Laying the ground to restore our future cities

Author: Veronica Vasilica   |   July 18, 2024

The second university course in the “Trigger Change!” series is all about cities.

The development of the new course on Urban Land Restoration officially started on 16 July 2024 with a virtual kick-off meeting with university partners from all corners of the globe.

While shifting the focus from rural to urban landscapes, the course will maintain the framework of the first course of the series, as well as the ambitious goal to include curricula on land restoration in at least 1,000 universities worldwide.

Lecturers who offer the course will receive an explanatory manual, a full set of lecture materials and 10 case studies of innovative urban land restoration stories.

The course will be structured in five core modules, focusing on innovative solutions to urban land restoration:

  1. linking cities to landscapes and society
  2. approaches to sustainable urban land management and restoration
  3. planning instruments, tools and technologies for land sensitive urban planning
  4. enabling urban land restoration, and
  5. innovation and opportunities in and for urban land restoration.

The course will conclude with a dive into the business aspects with examples of start-ups in urban restoration, including practical exercises on how to develop and pitch business cases.

The kick-off meeting was led by the course coordinators: Dr Karen Sudmeier-Rieux, G20 Global Land Initiative, United Nations Convention for Combating Desertification (UNCCD); lead developers Ms Alejandra Ramos-Galvez and Dr Simone Sandholz, Institute for Environment and Human Security, United Nations University (UNU-EHS); and Dr Nazmul Huq, Cologne University of Applied Sciences.

Additionally, multiple international partners will be involved in the development of the course materials.

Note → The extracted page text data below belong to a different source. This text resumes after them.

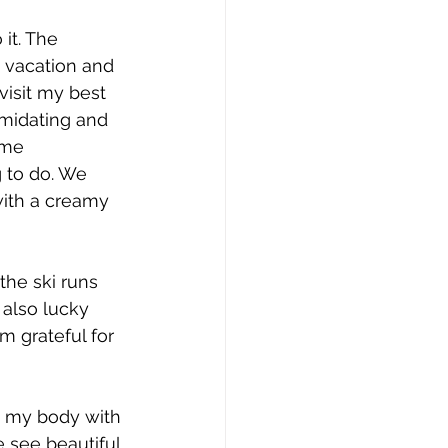
 it. The 
a vacation and 
 visit my best 
midating and 
ome 
 to do. We 
ith a creamy 
the ski runs 
 also lucky 
m grateful for 
s my body with 
 see beautiful 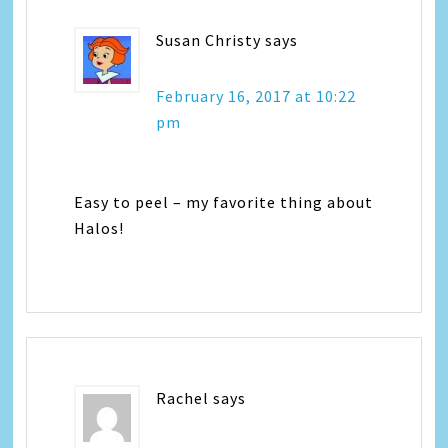
Susan Christy
says
February 16, 2017 at 10:22
pm
Easy to peel – my favorite thing about
Halos!
Rachel
says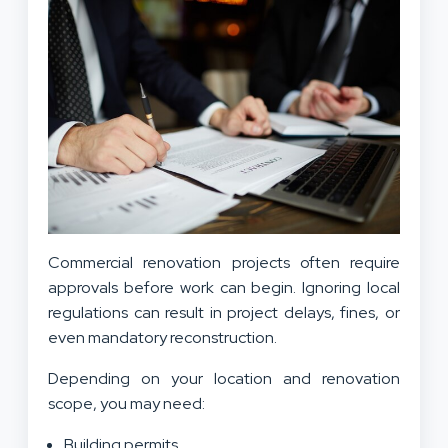
Commercial renovation projects often require
approvals before work can begin. Ignoring local
regulations can result in project delays, fines, or
even mandatory reconstruction.
Depending on your location and renovation
scope, you may need:
Building permits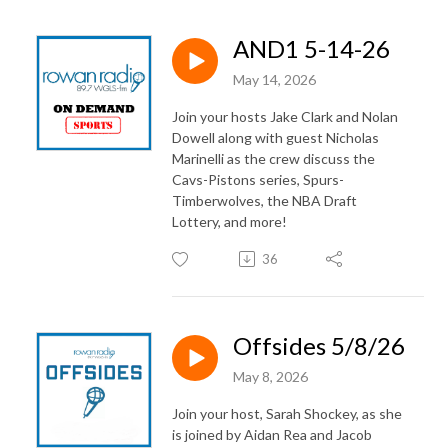
AND1 5-14-26
May 14, 2026
Join your hosts Jake Clark and Nolan
Dowell along with guest Nicholas
Marinelli as the crew discuss the
Cavs-Pistons series, Spurs-
Timberwolves, the NBA Draft
Lottery, and more!
36
Offsides 5/8/26
May 8, 2026
Join your host, Sarah Shockey, as she
is joined by Aidan Rea and Jacob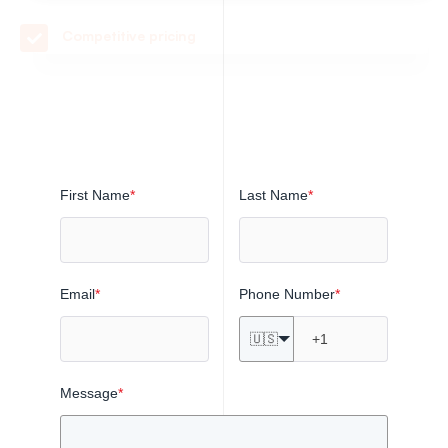
Quality parts with no order minimums
Transparent lead times with on-time delivery
First Name
*
Last Name
*
Email
*
Phone Number
*
🇺🇸
Message
*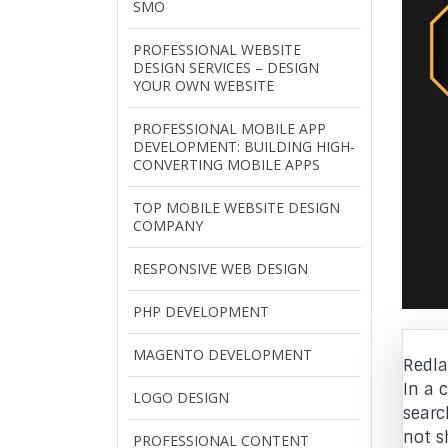
SMO
PROFESSIONAL WEBSITE
DESIGN SERVICES – DESIGN
YOUR OWN WEBSITE
PROFESSIONAL MOBILE APP
DEVELOPMENT: BUILDING HIGH-
CONVERTING MOBILE APPS
TOP MOBILE WEBSITE DESIGN
COMPANY
RESPONSIVE WEB DESIGN
PHP DEVELOPMENT
MAGENTO DEVELOPMENT
Redla
In a 
LOGO DESIGN
searc
not s
PROFESSIONAL CONTENT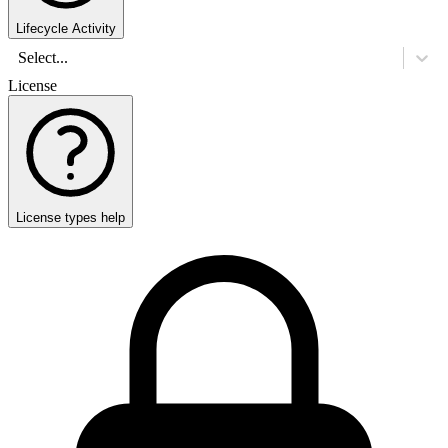
Lifecycle Activity
Select...
License
License types help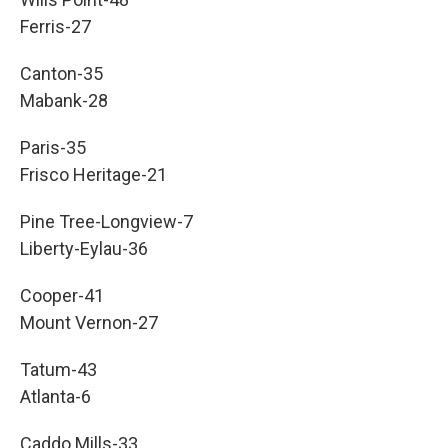
Ferris-27
Canton-35
Mabank-28
Paris-35
Frisco Heritage-21
Pine Tree-Longview-7
Liberty-Eylau-36
Cooper-41
Mount Vernon-27
Tatum-43
Atlanta-6
Caddo Mills-33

They include University of Cuenca in Ecuador, Ain Shams University in Egypt, Kenyatta University from Kenya, Universitas Gadjah Mada in Indonesia and Oxford University in the United Kingdom.

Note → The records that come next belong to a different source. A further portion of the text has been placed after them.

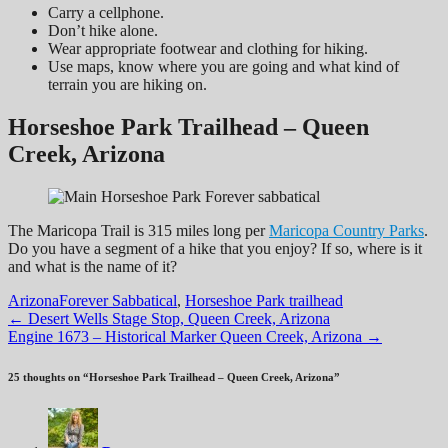
Carry a cellphone.
Don’t hike alone.
Wear appropriate footwear and clothing for hiking.
Use maps, know where you are going and what kind of
terrain you are hiking on.
Horseshoe Park Trailhead – Queen
Creek, Arizona
The Maricopa Trail is 315 miles long per
Maricopa Country Parks
.
Do you have a segment of a hike that you enjoy? If so, where is it
and what is the name of it?
Arizona
Forever Sabbatical
,
Horseshoe Park trailhead
Post
←
Desert Wells Stage Stop, Queen Creek, Arizona
Engine 1673 – Historical Marker Queen Creek, Arizona
→
navigation
25 thoughts on “
Horseshoe Park Trailhead – Queen Creek, Arizona
”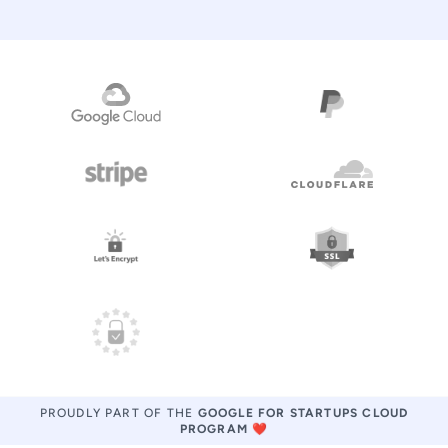
PROUDLY PART OF THE
GOOGLE FOR STARTUPS CLOUD
PROGRAM
❤️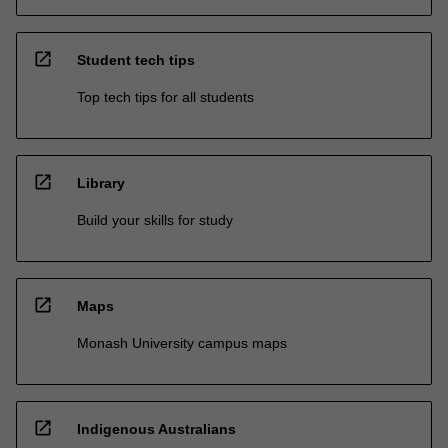
open_in_new
Student tech tips
Top tech tips for all students
open_in_new
Library
Build your skills for study
open_in_new
Maps
Monash University campus maps
open_in_new
Indigenous Australians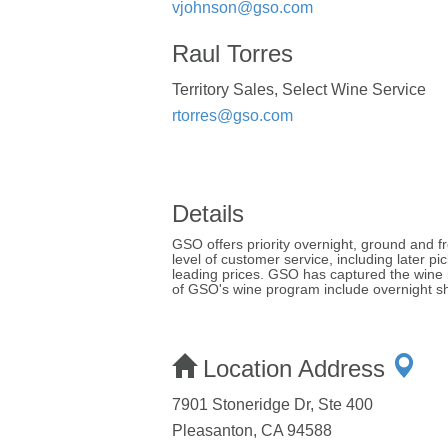
vjohnson@gso.com
Raul Torres
Territory Sales, Select Wine Service
rtorres@gso.com
Details
GSO offers priority overnight, ground and fr
level of customer service, including later p
leading prices. GSO has captured the wine i
of GSO's wine program include overnight shi
Location Address
7901 Stoneridge Dr, Ste 400
Pleasanton, CA 94588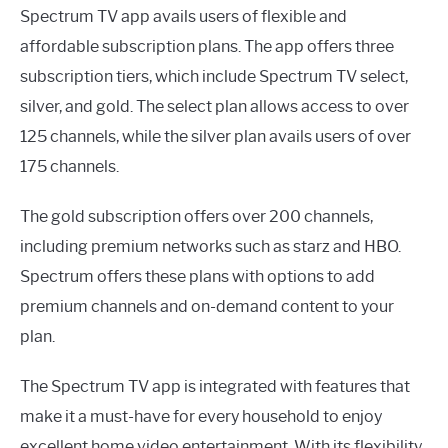
Spectrum TV app avails users of flexible and
affordable subscription plans. The app offers three
subscription tiers, which include Spectrum TV select,
silver, and gold. The select plan allows access to over
125 channels, while the silver plan avails users of over
175 channels.
The gold subscription offers over 200 channels,
including premium networks such as starz and HBO.
Spectrum offers these plans with options to add
premium channels and on-demand content to your
plan.
The Spectrum TV app is integrated with features that
make it a must-have for every household to enjoy
excellent home video entertainment. With its flexibility,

As Dr Sudmeier-Rieux remarked during the meeting, “More and more people are moving to urban areas. Cities are becoming hotspots, quite literally. People need as many green spaces as possible for securing food, managing flooding and water scarcity.”

By addressing the question “How do we scale innovative solutions for urban land restoration?”, this second course in the Trigger Change! series will set another milestone in achieving the G20 Global Land Initiative ambition of reducing land degradation by 50 percent by 2040.

By providing professional training in land restoration across major land use sectors, the international community can ensure this ambition. It will not only promote the restoration of degraded land, and at scale, but also help prevent and reduce future land degradation.